[Opening Text under study section]

There are three broad approaches to measuring human capital: the indicator approach, the cost approach, and the income approach [30]. However, nearly all studies in this field employ a traditional indicator-based approach to measure human capital stock (refer to the extensive review conducted by Mousavi and Clark [17]). These traditional variables can be divided into two main categories: input and output. In the former category, the most common variables include public education expenditures in relative terms, e.g., relative to GDP [10,25,31,32] or relative to the aggregate expenditure [20,25,33], as well as other similar measures. Other authors, such as Mousavi and Clark [17], consider three categories: input, output and participation. However, the last two categories are closely related, and the main difference is that ‘participation’ includes output variables expressed in relative terms.
In the output category, the most commonly used variables are the average year of education [11,18,27,34], expected years of schooling [10,20], or school enrolment rates at the primary, secondary, or tertiary level [3,10,11,20,25,33], among other variables that represent a particular result type.
The indicator-based approach is not without criticism. This is not only due to errors in the measurement of schooling data [35,36,37,38], but also because traditional indicators suffer from omitted variables bias, which is caused by differences in the content and quality of education, and because of the effect of human capital depreciation, which reduces workers’ qualifications and earnings [37,39,40]—a critical factor in today’s globalized world with accelerated technological change.
Furthermore, they are not appropriate for cross-country and temporal comparisons, or for comparisons with other stock measures such as physical capital stock [41]. In summary, these indicators are not an accurate measure of human capital stock [42,43].
Some of these drawbacks are avoided by implementing a monetary valuation of human capital stock, as it encompasses other attributes that contribute to the accumulation of human capital. As Abraham and Mallatt [30] (p. 108) pointed out: ‘Monetary measures are more appropriate for any analysis that considers human capital investment in the context of investment and capital accumulation more broadly’.
Furthermore, the lifetime income approach, employed by the World Bank [26] for measuring human capital stock, offers several advantages. This approach takes into account sundry factors of human capital stock besides formal education, e.g., the importance of demography, including births, deaths, age structure, as well as immigration and outmigration. In addition, it considers labor market conditions, such as the depreciation and revaluation of human capital [26,30,41,44].

2.2. Abundance and Dependence Variables

The relationship between human capital and natural resources also depends on how the effect is defined and how resources are measured [20]. For instance, Gylfason [12] found a positive relationship between resource abundance and school life expectancy, while the relationship with the dependence measure was negative.
Conceptually, the common approach considers two effects: abundance and dependence. Nevertheless, the difference between resource abundance and dependence can be ambiguous in empirical works. For instance, the seminal works of Sachs and Warner [2,45] discuss abundance and measure it as the share of natural resources in a nation’s exports relative to GDP—a variable that nowadays might be considered a variable of dependence by many other authors. Furthermore, Gylfason [10] proposes the capital’s share of total wealth as an indicator of abundance, while Gylfason [11] use the same variable as an indicator of dependence [17].

[Closing Text under study section]
[Opening Entries provided section]

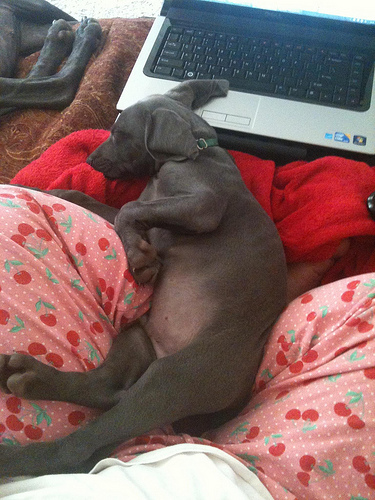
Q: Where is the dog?
A: Bed.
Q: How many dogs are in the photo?
A: Two.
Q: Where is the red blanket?
A: Under puppy.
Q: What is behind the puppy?
A: Laptop.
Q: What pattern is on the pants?
A: Cherries.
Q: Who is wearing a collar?
A: Puppy.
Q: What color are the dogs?
A: Brown.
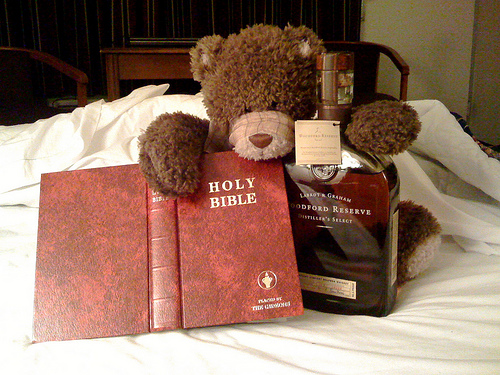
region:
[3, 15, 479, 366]
alcohol, bible and beer on a bed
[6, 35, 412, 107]
a wooden table and two chairs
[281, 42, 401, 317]
a large bottle of dark alcohol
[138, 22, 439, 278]
brown teddy bear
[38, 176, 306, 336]
red bible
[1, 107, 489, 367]
white sheets on the bed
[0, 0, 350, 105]
dark curtains behind the table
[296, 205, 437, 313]
part of the teddy bear is visible through the alcohol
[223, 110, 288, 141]
teddy bear's nose looks plaid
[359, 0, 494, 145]
beige walls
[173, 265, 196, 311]
aprt of a line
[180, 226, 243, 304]
part of a cobver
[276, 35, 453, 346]
a bottle of bourbon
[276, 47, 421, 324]
a bottle of whisky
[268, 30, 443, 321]
a nice bottle of whiskey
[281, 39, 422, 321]
a nice bottle of bourbon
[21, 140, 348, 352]
a hardcover bible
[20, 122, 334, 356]
a Gideon Bible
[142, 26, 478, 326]
a brown teddy bear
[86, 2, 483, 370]
the bear is holding the liquor and bible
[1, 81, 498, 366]
a white sheet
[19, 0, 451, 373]
the bear is on a bed sheet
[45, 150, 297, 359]
bear holding a bible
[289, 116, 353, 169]
tag on a liquor bottle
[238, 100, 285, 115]
black eyes on a teddy bear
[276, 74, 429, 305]
bear holding a liquor bottle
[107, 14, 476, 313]
teddy bear sitting on a bed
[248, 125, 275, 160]
bear with a brown nose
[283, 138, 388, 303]
bottle liquor on a bed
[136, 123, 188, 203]
bear paw on a bible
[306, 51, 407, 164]
bear paw on a liquor bottle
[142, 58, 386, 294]
bear sitting on white sheet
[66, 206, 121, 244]
The cover of a book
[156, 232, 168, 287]
The back bone of a book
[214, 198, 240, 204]
Words embossed on the cover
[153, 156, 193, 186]
The paw of a teddy bear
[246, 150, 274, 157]
Mouth of teddy bear on the book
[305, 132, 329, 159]
A label on the bottle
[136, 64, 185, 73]
A wooden table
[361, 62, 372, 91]
A chair next to the table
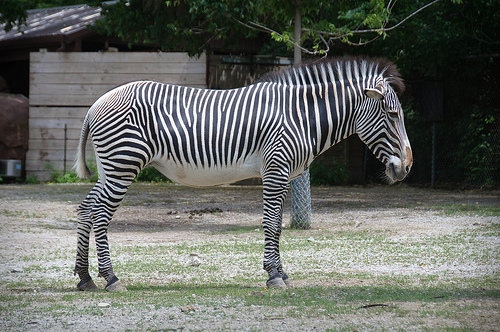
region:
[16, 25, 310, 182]
white building in the distance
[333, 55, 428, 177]
zebra's black and white head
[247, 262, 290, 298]
zebra's right front foot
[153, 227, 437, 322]
grassy area next to zebra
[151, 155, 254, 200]
azebra's white belly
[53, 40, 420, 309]
a zebra standing in open area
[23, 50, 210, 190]
a wooden building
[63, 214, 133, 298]
the back feet of a zebra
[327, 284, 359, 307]
this is the grass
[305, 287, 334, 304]
the grass is green in color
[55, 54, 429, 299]
this is a zebra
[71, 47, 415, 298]
the zebra is standing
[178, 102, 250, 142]
the fur is black and white in color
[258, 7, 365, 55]
this is a tree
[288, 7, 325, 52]
the tree is short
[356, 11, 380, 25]
the leaves are green in color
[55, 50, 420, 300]
A zebra in captivity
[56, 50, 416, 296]
A zebra in captivity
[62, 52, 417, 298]
A zebra in captivity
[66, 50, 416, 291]
A zebra in captivity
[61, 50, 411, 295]
A zebra in captivity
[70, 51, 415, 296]
A zebra in captivity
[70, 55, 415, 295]
A zebra in captivity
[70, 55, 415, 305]
A zebra in captivity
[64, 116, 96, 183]
Trimmed tail on zebra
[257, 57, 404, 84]
Mane of hair on zebra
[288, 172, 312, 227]
Wire mesh around tree trunk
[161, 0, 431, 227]
Leaf covered tree in enclosure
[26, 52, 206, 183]
Wooden plank wall in enclosure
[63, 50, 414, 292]
Zebra standing in profile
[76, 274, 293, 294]
Hooves on a zebra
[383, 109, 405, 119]
Black eye of zebra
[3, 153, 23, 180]
Air conditioning unit for building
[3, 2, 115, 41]
Slanted roof of building in background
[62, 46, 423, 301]
A zebra in captivity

[Closing Entries provided section]

**Apply what you read**:
**a.** Write out the part of the passage on measuring human capital that runs from "2.2. Abundance and" up to and including "measure was negative.", word for word.
**b.** List the demographic factors that, according to the passage on measuring human capital, the lifetime income approach takes into account.

**Results by task**:
**a.**
2.2. Abundance and Dependence Variables

The relationship between human capital and natural resources also depends on how the effect is defined and how resources are measured [20]. For instance, Gylfason [12] found a positive relationship between resource abundance and school life expectancy, while the relationship with the dependence measure was negative.

**b.** Births, deaths, age structure, immigration, outmigration